Billing is at the heart of every B2B company’s survival but as there are myriad internal tool stacks (including accounting, payments, CRM, CPQ), the setup needs to be different for each company. Therefore, we decided to open-source our code and make the interconnections as easy as possible.
2. Developers first
None of the tools were made for engineers, so billing is still an engineering nightmare. It’s the most high-value, underrated and unsystematized business process we’ve seen.
It’s hard to know exactly why, but we believe the root cause is that existing billing solutions have catered to Finance people first. Just as payment solutions did before Stripe Payments came in with its API. Billing should address the needs of the Finance teams (obviously), but the implementation and maintenance of the system will always depend on engineers.
Therefore, we chose to go open-source, provide full transparency and be as close as possible to developers: they can submit issues on Lago's GitHub repo, talk to us on Slack, give us feedback on what we’ve built and comment on our product roadmap.
3. Fair pricing
We’re infuriated by the ‘rent seeker approach’ chosen by existing billing solutions. When you’re a billing middleman, a 1% fee on your customers’ hard-earned revenue doesn’t sound right.
That’s one of the reasons why we chose to build our home-made billing solution at our previous company, but it wasn’t perfect either: a lot of resources were pulled out of our core product to be allocated to this project.
Lago is open-source, forever free. We’ll also offer a cloud version for teams that don’t want to deal with the infrastructure themselves, which will allow us to monetize our solution and keep working towards a more programmable, open, and fair billing system for all software companies.
4. Composability
Each company’s pricing is different. The time of a one-size-fits-all subscription model is over and much ink has already been spilled by VCs on ‘usage-based pricing’. It’s a big shift but we’re convinced 80% of companies will switch to hybrid pricing: a mix of subscription and consumption-based model, with a million nuances in between.

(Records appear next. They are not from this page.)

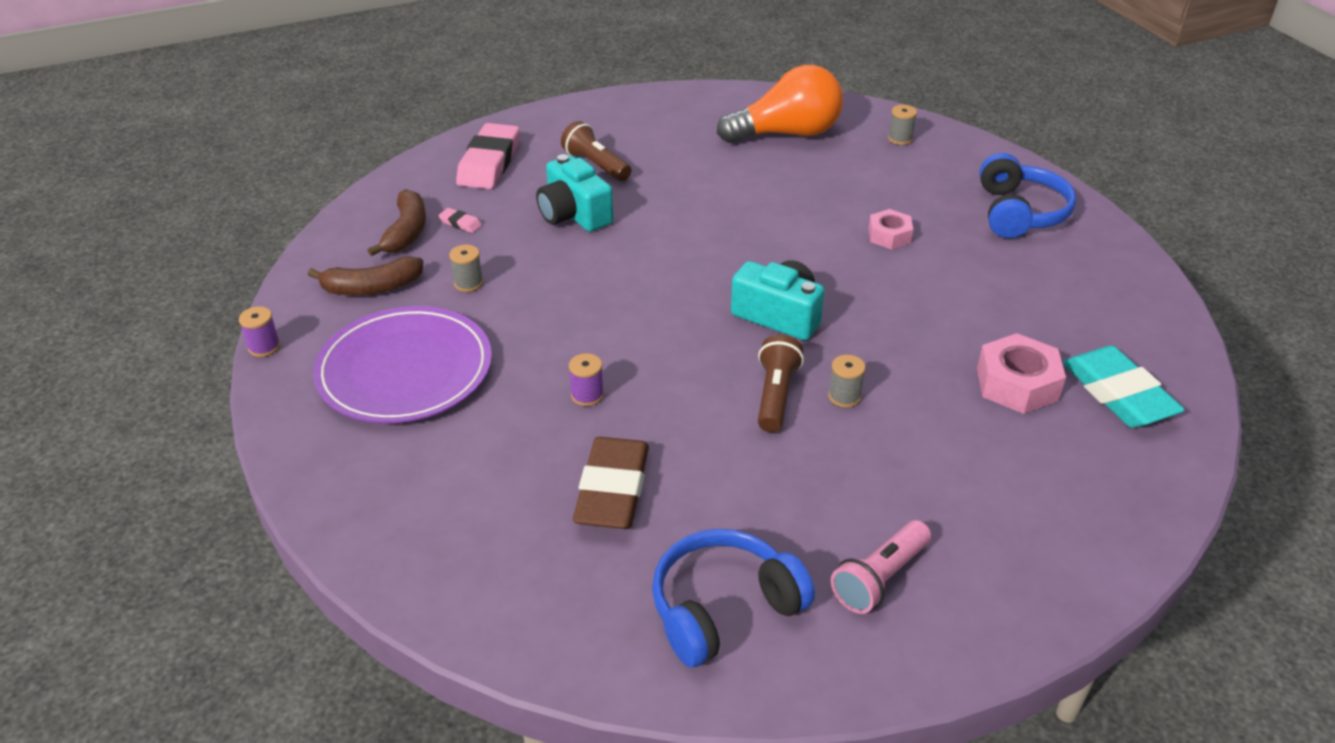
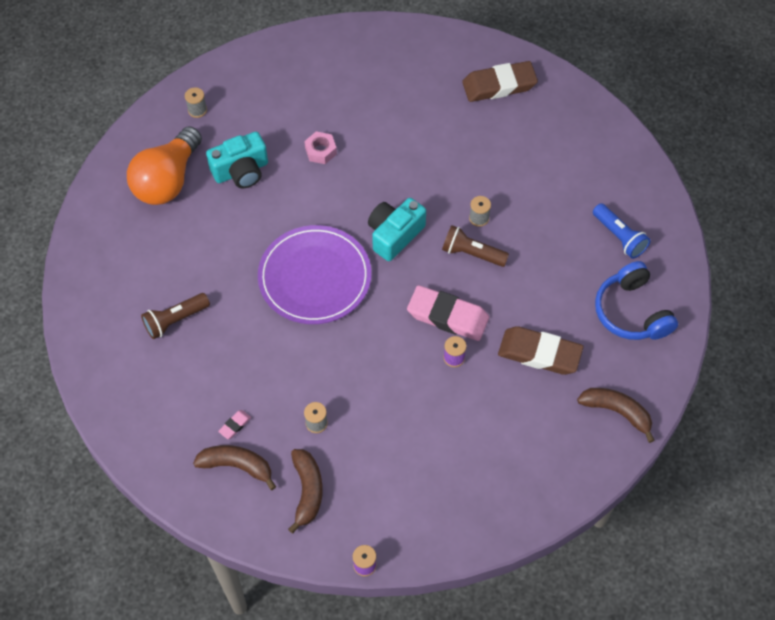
camera: 80 degrees left, 20 degrees up
purple plate [313,306,492,423] -> purple plate moved to [258,225,371,324]
pink eraser [456,123,520,189] -> pink eraser moved to [407,285,489,341]
turquoise camera [536,154,613,232] -> turquoise camera moved to [206,132,268,189]
orange light bulb [717,65,843,143] -> orange light bulb turned 150 degrees counterclockwise [127,126,202,205]
pink flashlight [831,520,931,614] -> blue flashlight [593,203,651,259]
pink nut [977,333,1066,414] -> none
blue headphones [979,153,1076,238] -> none
turquoise eraser [1062,346,1185,428] -> brown eraser [462,61,538,102]
none -> brown banana [577,388,655,443]

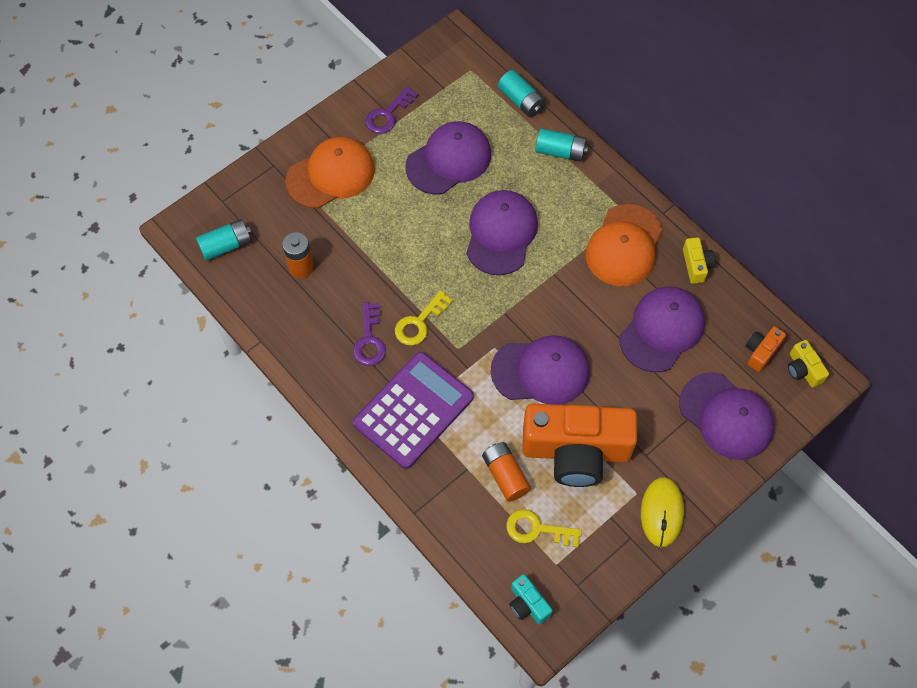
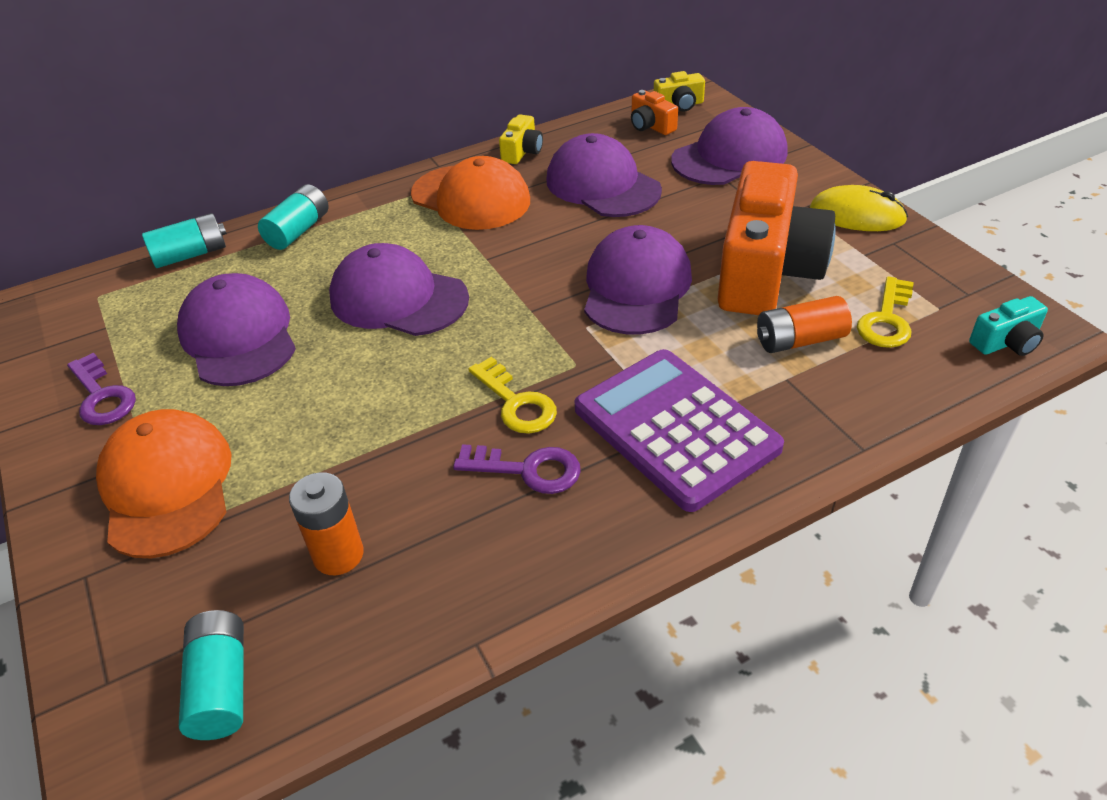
camera: 75 degrees left, 20 degrees down
yellow camera [683,237,716,284] -> yellow camera turned 105 degrees clockwise [499,114,543,164]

A closed-source SaaS can’t embrace this diversity and, through Lago, we want to help build as many pricing models as possible.
Any company should be able to customize and deploy a billing system similar to that of Snowflake, Algolia, or Segment, 100x faster. And early-stage companies should be able to do so without hiring an army of engineers.
5. Participative approach
The most complicated part of billing is the long list of edge cases (we covered this topic in our previous article).
These are too small to be prioritized in any closed-source SaaS product roadmap, but they keep coming back on Stack Overflow, Hacker News, Reddit, and all the places where builders seek advice.
Beyond our product, we’re also aiming at creating this hub for shared knowledge, so that no more engineers have to struggle with billing edge cases.